- **PROBLEM STATEMENT**
Return, unchanged and with no pictures, the lines below from the very first through the one that contains "output reg [1:0] pos );".

·····

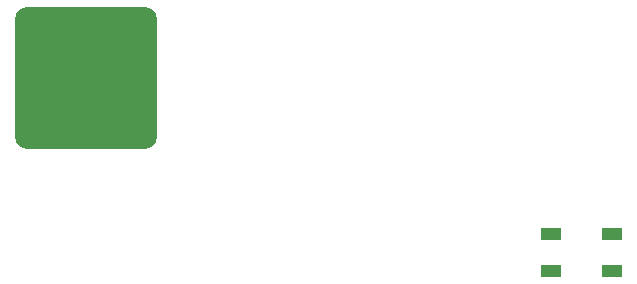
<source format=gbr>
%TF.GenerationSoftware,KiCad,Pcbnew,9.0.7*%
%TF.CreationDate,2026-02-10T14:17:08-05:00*%
%TF.ProjectId,BREAD_Slice,42524541-445f-4536-9c69-63652e6b6963,rev?*%
%TF.SameCoordinates,PX74eba40PY8552dc0*%
%TF.FileFunction,Paste,Top*%
%TF.FilePolarity,Positive*%
%FSLAX46Y46*%
G04 Gerber Fmt 4.6, Leading zero omitted, Abs format (unit mm)*
G04 Created by KiCad (PCBNEW 9.0.7) date 2026-02-10 14:17:08*
%MOMM*%
%LPD*%
G01*
G04 APERTURE LIST*
G04 Aperture macros list*
%AMRoundRect*
0 Rectangle with rounded corners*
0 $1 Rounding radius*
0 $2 $3 $4 $5 $6 $7 $8 $9 X,Y pos of 4 corners*
0 Add a 4 corners polygon primitive as box body*
4,1,4,$2,$3,$4,$5,$6,$7,$8,$9,$2,$3,0*
0 Add four circle primitives for the rounded corners*
1,1,$1+$1,$2,$3*
1,1,$1+$1,$4,$5*
1,1,$1+$1,$6,$7*
1,1,$1+$1,$8,$9*
0 Add four rect primitives between the rounded corners*
20,1,$1+$1,$2,$3,$4,$5,0*
20,1,$1+$1,$4,$5,$6,$7,0*
20,1,$1+$1,$6,$7,$8,$9,0*
20,1,$1+$1,$8,$9,$2,$3,0*%
G04 Aperture macros list end*
%ADD10RoundRect,1.000000X-5.000000X-5.000000X5.000000X-5.000000X5.000000X5.000000X-5.000000X5.000000X0*%
%ADD11R,1.651000X1.000000*%
G04 APERTURE END LIST*
D10*
%TO.C,HS1*%
X8750000Y18445000D03*
%TD*%
D11*
%TO.C,D1*%
X48123000Y5267231D03*
X48123000Y2067231D03*
X53277000Y2067231D03*
X53277000Y5267231D03*
%TD*%
M02*

</source>
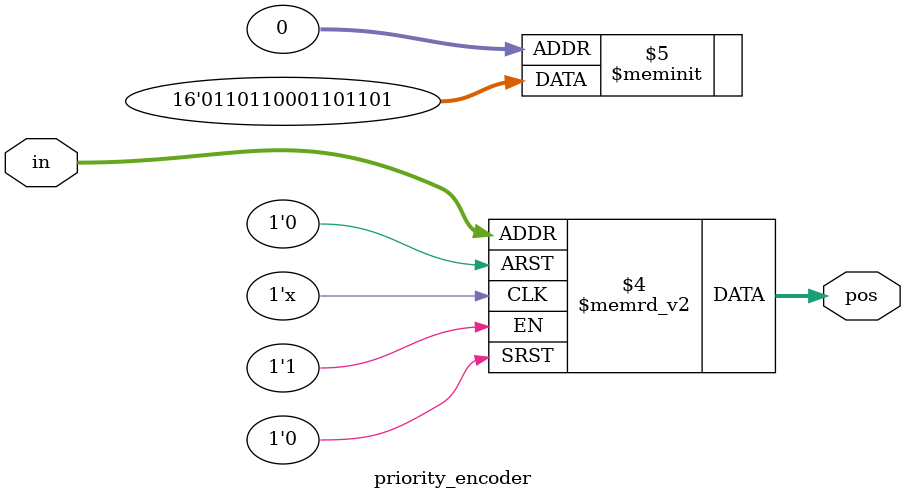
<source format=v>
module priority_encoder( 
input [2:0] in,
output reg [1:0] pos ); 
// When sel=1, assign b to out
always @(in)
	case (in)
		3'b000: 	pos = 2'b01;
		3'b001: 	pos = 2'b11;
		3'b010: 	pos = 2'b10;
		3'b011: 	pos = 2'b01;
		3'b100: 	pos = 2'b00;
		3'b101: 	pos = 2'b11;
		3'b110: 	pos = 2'b10;
		3'b111: 	pos = 2'b01;
	endcase
endmodule

</source>
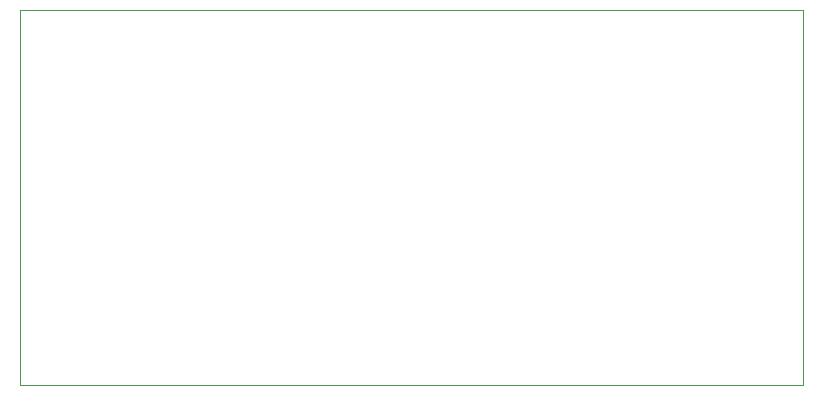
<source format=gbr>
G04 #@! TF.FileFunction,Profile,NP*
%FSLAX46Y46*%
G04 Gerber Fmt 4.6, Leading zero omitted, Abs format (unit mm)*
G04 Created by KiCad (PCBNEW 4.0.1-3.201512221401+6198~38~ubuntu15.10.1-stable) date Tue 19 Jan 2016 07:49:42 AM PST*
%MOMM*%
G01*
G04 APERTURE LIST*
%ADD10C,0.100000*%
G04 APERTURE END LIST*
D10*
X117094000Y-92456000D02*
X117094000Y-124206000D01*
X183388000Y-92456000D02*
X117094000Y-92456000D01*
X183388000Y-124206000D02*
X183388000Y-92456000D01*
X117094000Y-124206000D02*
X183388000Y-124206000D01*
M02*

</source>
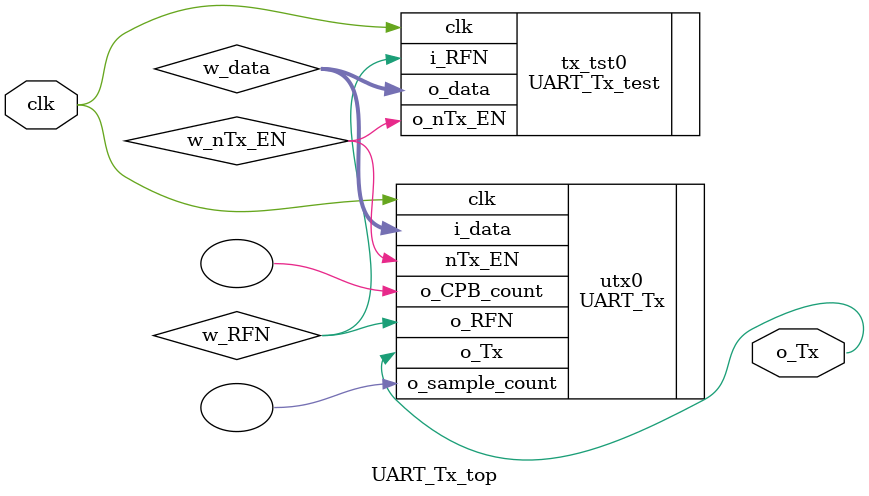
<source format=v>
`timescale 1ns / 1ps

module UART_Tx_top(
	input clk,
	output o_Tx
	);
	
	wire [7:0] w_data;
	wire w_RFN;
	wire w_nTx_EN;
	
	UART_Tx #(1250) utx0 (
		.clk(clk),
		.i_data(w_data),
		.nTx_EN(w_nTx_EN),
		.o_Tx(o_Tx),
		.o_RFN(w_RFN),
		.o_sample_count(),  // leave last two ports unconnected (sometimes helpful to see which bit being transmitted,
		.o_CPB_count()      //  and how much more time in that bit).
		);
		
	UART_Tx_test tx_tst0(
		.clk(clk),
		.i_RFN(w_RFN),
		.o_data(w_data),
		.o_nTx_EN(w_nTx_EN)
		);
		
endmodule  

</source>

·····

- **SOLVED PROBLEM**
<source format=gbr>
%TF.GenerationSoftware,KiCad,Pcbnew,9.0.7*%
%TF.CreationDate,2026-02-10T14:17:08-05:00*%
%TF.ProjectId,BREAD_Slice,42524541-445f-4536-9c69-63652e6b6963,rev?*%
%TF.SameCoordinates,PX74eba40PY8552dc0*%
%TF.FileFunction,Paste,Top*%
%TF.FilePolarity,Positive*%
%FSLAX46Y46*%
G04 Gerber Fmt 4.6, Leading zero omitted, Abs format (unit mm)*
G04 Created by KiCad (PCBNEW 9.0.7) date 2026-02-10 14:17:08*
%MOMM*%
%LPD*%
G01*
G04 APERTURE LIST*
G04 Aperture macros list*
%AMRoundRect*
0 Rectangle with rounded corners*
0 $1 Rounding radius*
0 $2 $3 $4 $5 $6 $7 $8 $9 X,Y pos of 4 corners*
0 Add a 4 corners polygon primitive as box body*
4,1,4,$2,$3,$4,$5,$6,$7,$8,$9,$2,$3,0*
0 Add four circle primitives for the rounded corners*
1,1,$1+$1,$2,$3*
1,1,$1+$1,$4,$5*
1,1,$1+$1,$6,$7*
1,1,$1+$1,$8,$9*
0 Add four rect primitives between the rounded corners*
20,1,$1+$1,$2,$3,$4,$5,0*
20,1,$1+$1,$4,$5,$6,$7,0*
20,1,$1+$1,$6,$7,$8,$9,0*
20,1,$1+$1,$8,$9,$2,$3,0*%
G04 Aperture macros list end*
%ADD10RoundRect,1.000000X-5.000000X-5.000000X5.000000X-5.000000X5.000000X5.000000X-5.000000X5.000000X0*%
%ADD11R,1.651000X1.000000*%
G04 APERTURE END LIST*
D10*
%TO.C,HS1*%
X8750000Y18445000D03*
%TD*%
D11*
%TO.C,D1*%
X48123000Y5267231D03*
X48123000Y2067231D03*
X53277000Y2067231D03*
X53277000Y5267231D03*
%TD*%
M02*

</source>
<source format=v>
module priority_encoder( 
input [2:0] in,
output reg [1:0] pos ); 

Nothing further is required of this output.